In general, though, the role of industry is to do the engineering and build the products, while the role of government is to make decisions, Stewart said, “whether it’s a decision around what do we buy, a decision around what company or companies do we go to to procure it, or it’s a decision around what do we think the adversary is doing or how do we react or respond? It’s all decisions.”
AI/ML can help operators reduce what’s known as cognitive load. “How long do you have. … How much are you thinking about? How much can you hold in your memory?” Another factor is information certainty, using AI/ML to fuse a number of inputs to be surer about a decision. “Simplifying them, combining them, so now what the human decision-maker has to make a decision based on isn’t as large, isn’t as complicated,” Stewart said. “You’re doing better. You’re really making a difference.”
Another role for government in its partnership with the space industry — perhaps its No. 1 role — is setting the standards and architecture for all players to follow, said Redwire CEO Cannito. “Because they’re really the only ones who are in a position to get everybody to play together.” Standards are needed for systems engineering, digital engineering, advanced modeling and simulation, “to make sure that all that stuff can work together, seamlessly, because that’s really where the power comes from,” Cannito told the Spacepower Conference.
Exercising this power also serves another goal of government, Cannito said: Leveling the playing field for the small startup companies where so much innovation resides. “Standards are absolutely critical to that,” he said, “because if you build these monolithic closed systems and you don’t publish the standard and then you find this innovating group of young professionals in the garage who have the next killer app, and they say, ‘All right, we’re ready to plug in in this one area because we do this better than everybody else.’ Sometimes you have to bypass that product just because it doesn’t fit in your architecture. That’s a real missed opportunity, not only for the user not getting the best capability but for our economy. Our economy depends on that constant disruption from innovative new companies.”
Stewart with SSC echoed the need for the acquisition system to protect small businesses — and to balance this against the need to keep down costs. “If we can get tools so cheap that we save the taxpayer a bunch of money, but by doing that we’re driving the small, innovative companies out of business, it’s not really a good value to the taxpayer because at the end of the day, our mission is to secure and defend space. If we degrade our industrial base’s capability to support the defense of space, then we haven’t done a good job.”
At the same time, the military must ensure the highest levels of reliability for systems using AI/ML. “I think it’s definitely different for commercial versus military,” Williams said. “The military has a unique mission; we’re talking about lives on the line, and mistakes are costly when the military makes them. So the standard has to be much, much higher. I think the leadership stance now is, ‘We understand that we’re going to need to implement AI into operations, to keep up with our competitors. But we have to do it very carefully and we have to take each step incrementally and fully test things out.’”

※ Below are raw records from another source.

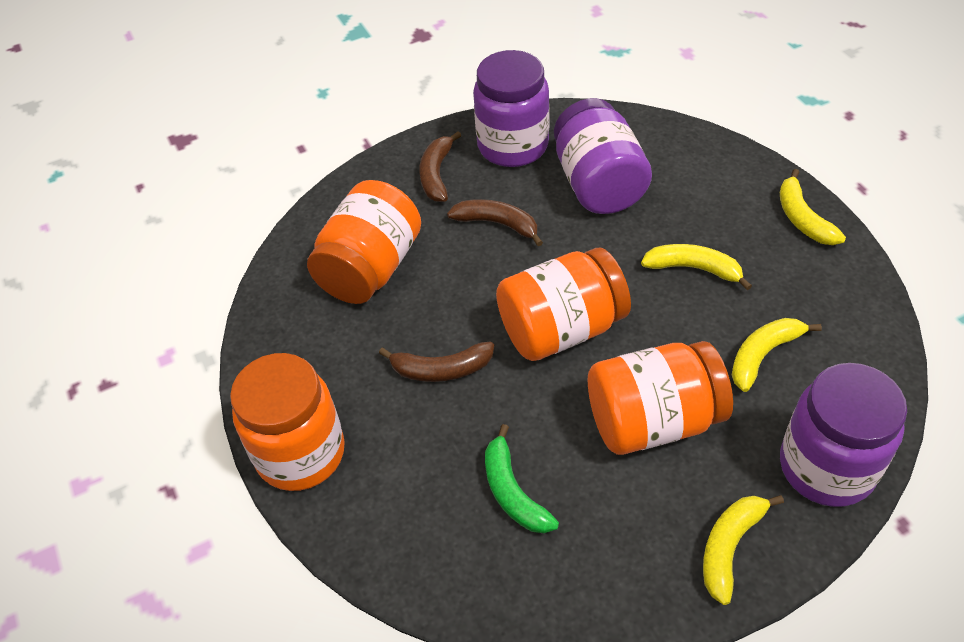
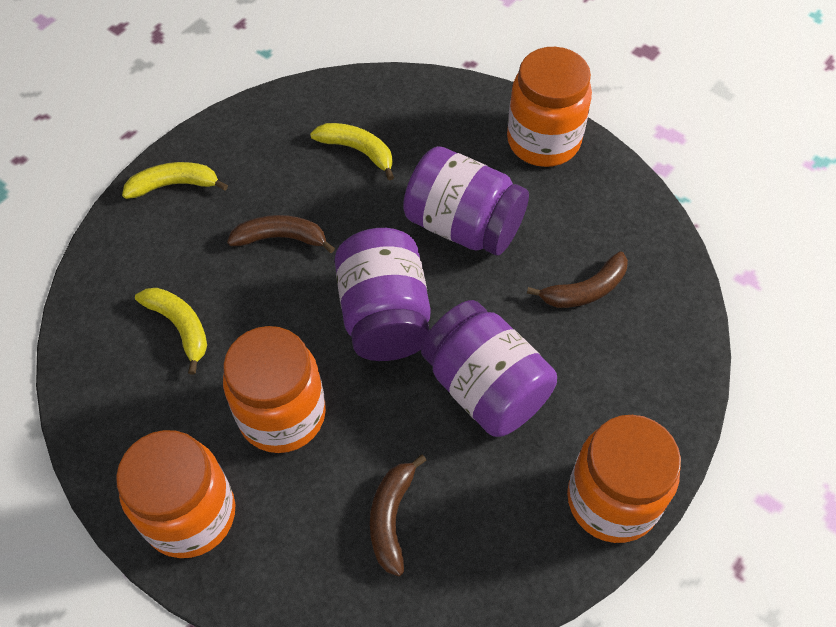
green banana: [485,424,559,533] = 1 -> none = 0
yellow banana: [641,244,752,290] [703,495,784,605] [732,318,822,392] [780,169,846,245] = 4 -> [122,162,228,199] [135,288,207,375] [310,123,394,181] = 3

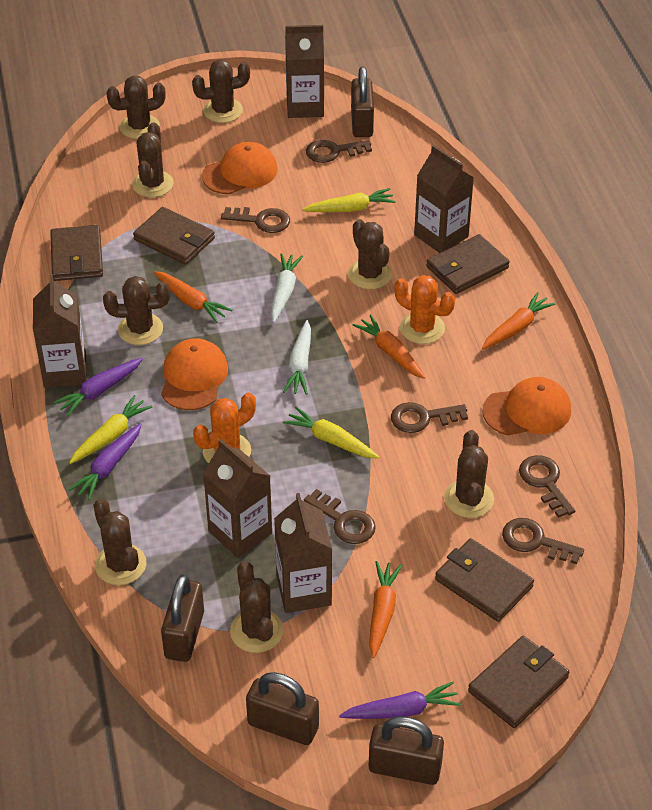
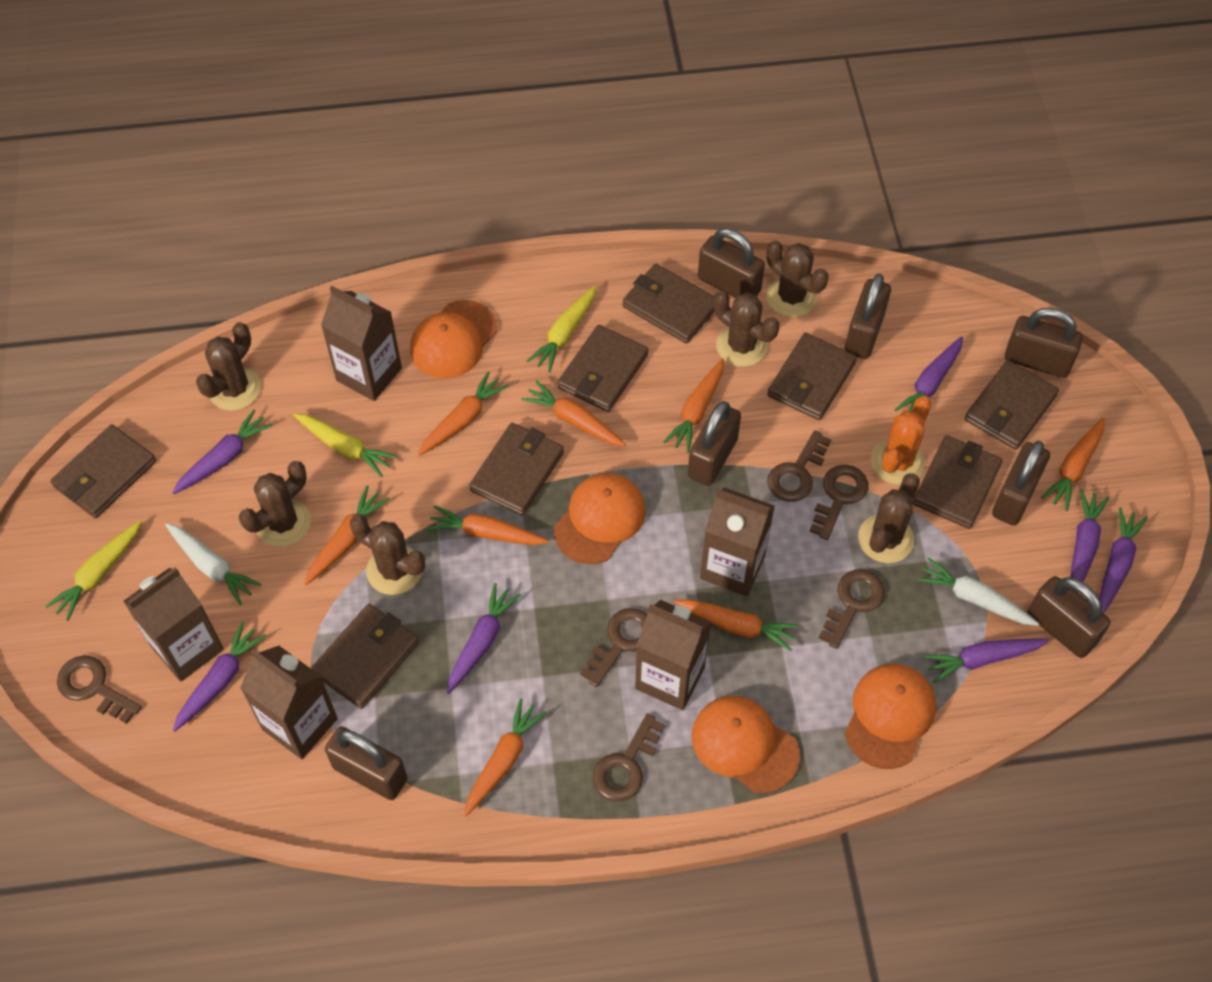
brown cactus: [93,498,147,585] [103,276,170,345] [106,76,166,139] [132,122,174,197] [192,60,250,123] [230,561,283,653] [348,219,392,289] [444,430,494,518] = 8 -> [196,322,261,411] [239,461,311,547] [350,515,425,595] [714,291,779,367] [766,240,829,317] [858,473,920,563] = 6
brown padlock: [161,574,204,662] [246,672,319,745] [351,67,374,137] [369,716,444,785] = 4 -> [325,726,408,800] [688,401,741,486] [698,228,765,298] [845,274,891,359] [992,441,1050,526] [1005,308,1083,378] [1027,576,1111,658] = 7
brown wallet: [50,225,103,281] [133,207,215,265] [426,234,510,294] [435,538,534,622] [468,636,569,728] = 5 -> [50,425,156,518] [311,604,419,709] [469,423,564,515] [558,325,649,412] [623,264,714,344] [767,333,857,420] [913,435,1003,529] [965,360,1059,450] = 8
orange cactus: [193,392,256,463] [394,275,455,344] = 2 -> [871,396,931,485] = 1
orange cap: [161,338,228,410] [202,142,278,194] [482,377,571,436] = 3 -> [410,300,497,378] [554,473,646,564] [692,696,800,793] [845,664,936,769] = 4
orange carrot: [154,271,232,323] [353,314,425,379] [369,561,402,658] [482,292,555,349] = 4 -> [304,486,390,585] [418,371,509,456] [427,505,549,545] [464,698,547,816] [521,380,626,446] [663,358,724,453] [674,599,799,651] [1041,417,1105,511] = 8
purple carrot: [53,358,143,416] [68,423,142,500] [339,682,461,719] = 3 -> [172,410,273,494] [173,622,266,732] [447,583,521,694] [895,336,963,412] [923,638,1049,683] [1071,489,1109,593] [1099,507,1148,614] = 7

AI/ML capabilities aren’t end goals in themselves but a means of reaching them, Stewart said. “We’ll often talk about ‘AI Tool and Die’ … basically, a machine shop where you make other tools. … Not necessarily using AI to do the thing, but to develop the algorithm to do the thing. That’s where a lot of the power is.” This transcends the use of AI/ML for simply reducing toil and taking over mundane tasks. “The capacity for developing tools is super strong.”
Added Williams, “AI is itself not inherently a priority. Space Force has its priorities. … We’re just evaluating how do we get to our number 1, 2, 3 priorities? How does AI help us get after those faster?”